Onlarca yıldır bir sürü bilim kurgu filminde, Mars’ın kurgusal hallerini gördük. Bunlar arasında kasırga kuvvetindeki rüzgarlardan (ciddi şekilde beğenilen 2015 yapımı “Marslı” filminde), insan yiyen bitkilere (evrensel biçimde eleştirilen 1959 yapımı “Öfkeli Kızıl Gezegen” filminde) kadar her şey vardı. Gerçekte Mars’ın yüzeyi bu kadar çarpıcı olmayabilir fakat daha fazla olmasa bile, eşit ölçüde heyecan verici; çünkü gerçek.
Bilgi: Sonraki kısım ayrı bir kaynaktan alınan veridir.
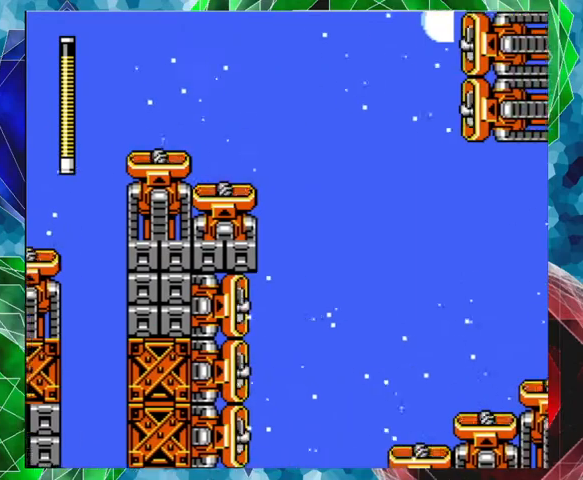
{"buttons": ["B", "DPAD_RIGHT"], "left_stick": "center", "right_stick": "center", "events": [[33, "DPAD_UP", "up"]]}
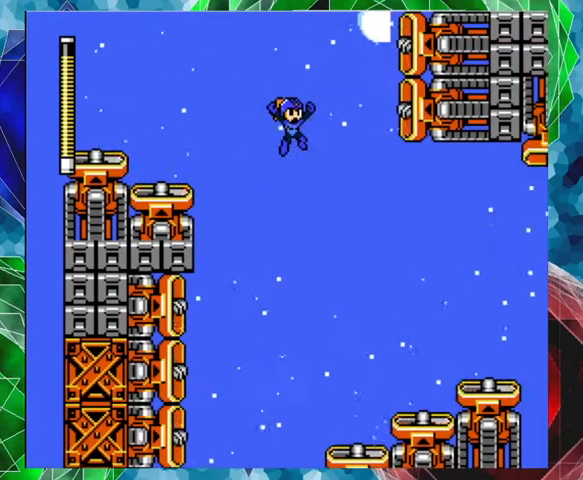
{"buttons": ["DPAD_RIGHT"], "left_stick": "center", "right_stick": "center", "events": [[67, "DPAD_UP", "down"], [367, "DPAD_UP", "up"], [467, "B", "up"]]}
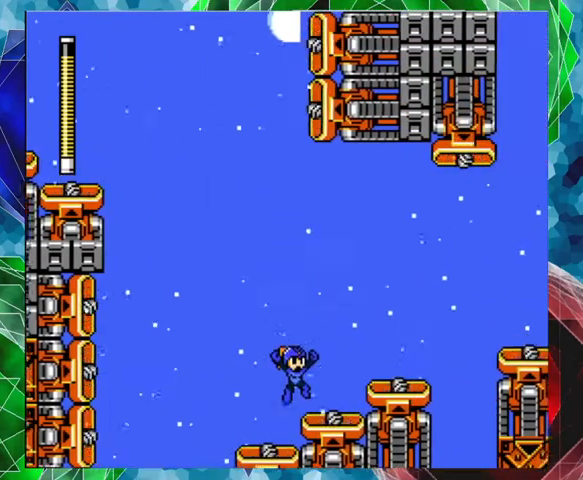
{"buttons": ["DPAD_RIGHT"], "left_stick": "center", "right_stick": "center", "events": [[100, "DPAD_RIGHT", "up"], [400, "DPAD_RIGHT", "down"], [467, "DPAD_UP", "down"], [500, "DPAD_UP", "up"]]}
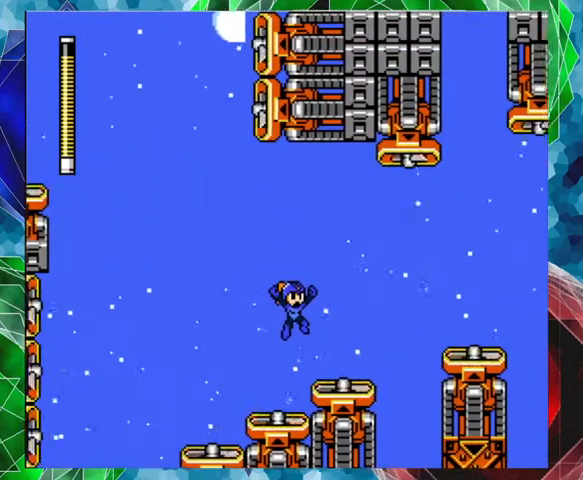
{"buttons": [], "left_stick": "center", "right_stick": "center", "events": [[233, "DPAD_RIGHT", "up"]]}
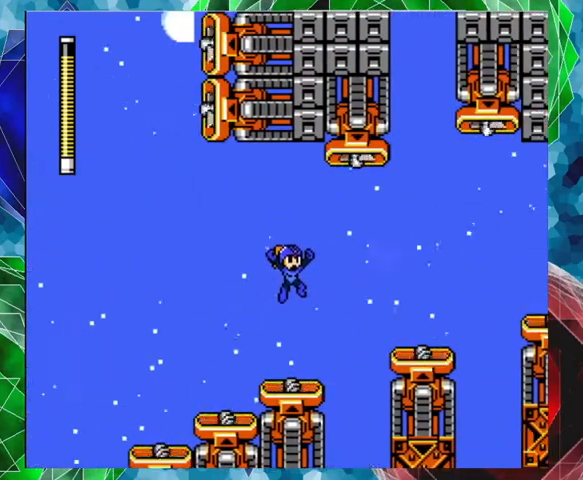
{"buttons": [], "left_stick": "center", "right_stick": "center", "events": [[433, "DPAD_RIGHT", "down"], [500, "DPAD_RIGHT", "up"]]}
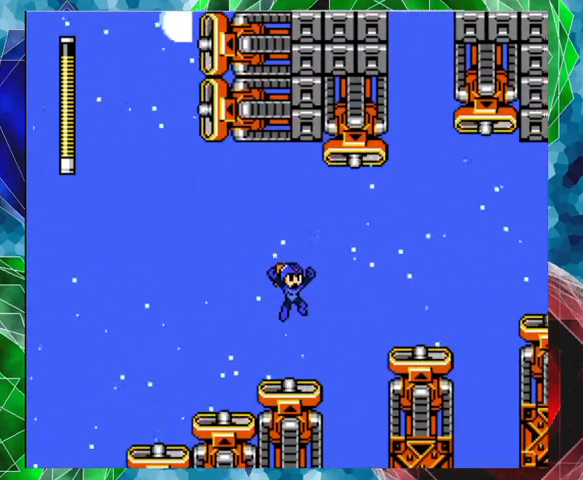
{"buttons": ["B"], "left_stick": "center", "right_stick": "center", "events": [[200, "B", "down"]]}
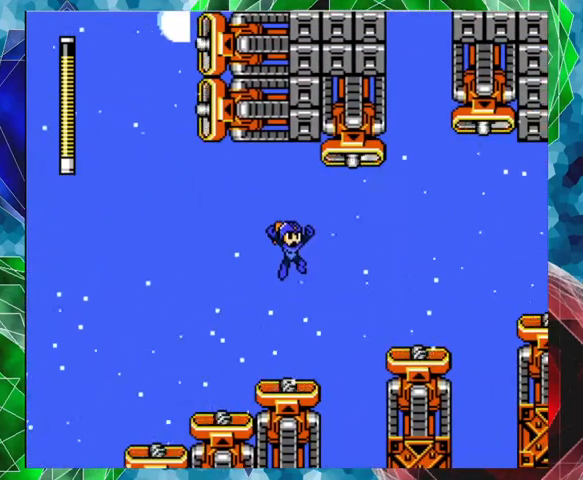
{"buttons": ["B"], "left_stick": "center", "right_stick": "center", "events": [[200, "DPAD_RIGHT", "down"], [267, "DPAD_RIGHT", "up"]]}
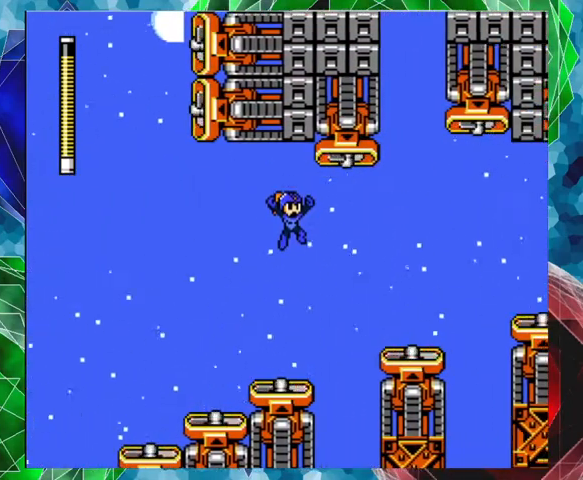
{"buttons": ["B"], "left_stick": "center", "right_stick": "center", "events": []}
Üstelik NASA’nın bu yaz fırlatılması beklenen Mars 2020 göreviyle birlikte, çok daha fazla keşif yapmanın eşiğindeyiz.
Şimdiye kadar NASA’nın Curiosity (Tür. merak) aracıyla mümkün olan ve on yıl süren araştırmalar sayesinde; çok uzun zaman önce ortaya çıkan göllerin, nehirlerin ve akıntıların ve muhtemelen okyanusların, Mars’ın jeolojik tarihinin parçası olduklarını öğrendik. Aktif su kütlesi dönemi, üç milyar yıldan fazla süre önce sona ermiş olsa da; bunların geçmişte var olması, Mars’ın jeolojisi üzerinde çalışanlar için önem taşımaya devam ediyor.
Sonuçta aktif tatlı su kütleleri, bize Mars’ın eskiden yaşanabilir olduğunu söyleyebilir. Bu bilgi peşimizi bırakmıyor. Şimdiye kadar, orada yaşama dair hiçbir açık kanıt görmedik; bir virüs bile… Fakat Mars bir zamanlar yaşanabilir olduysa, yaşam barındırmış olamaz mıydı?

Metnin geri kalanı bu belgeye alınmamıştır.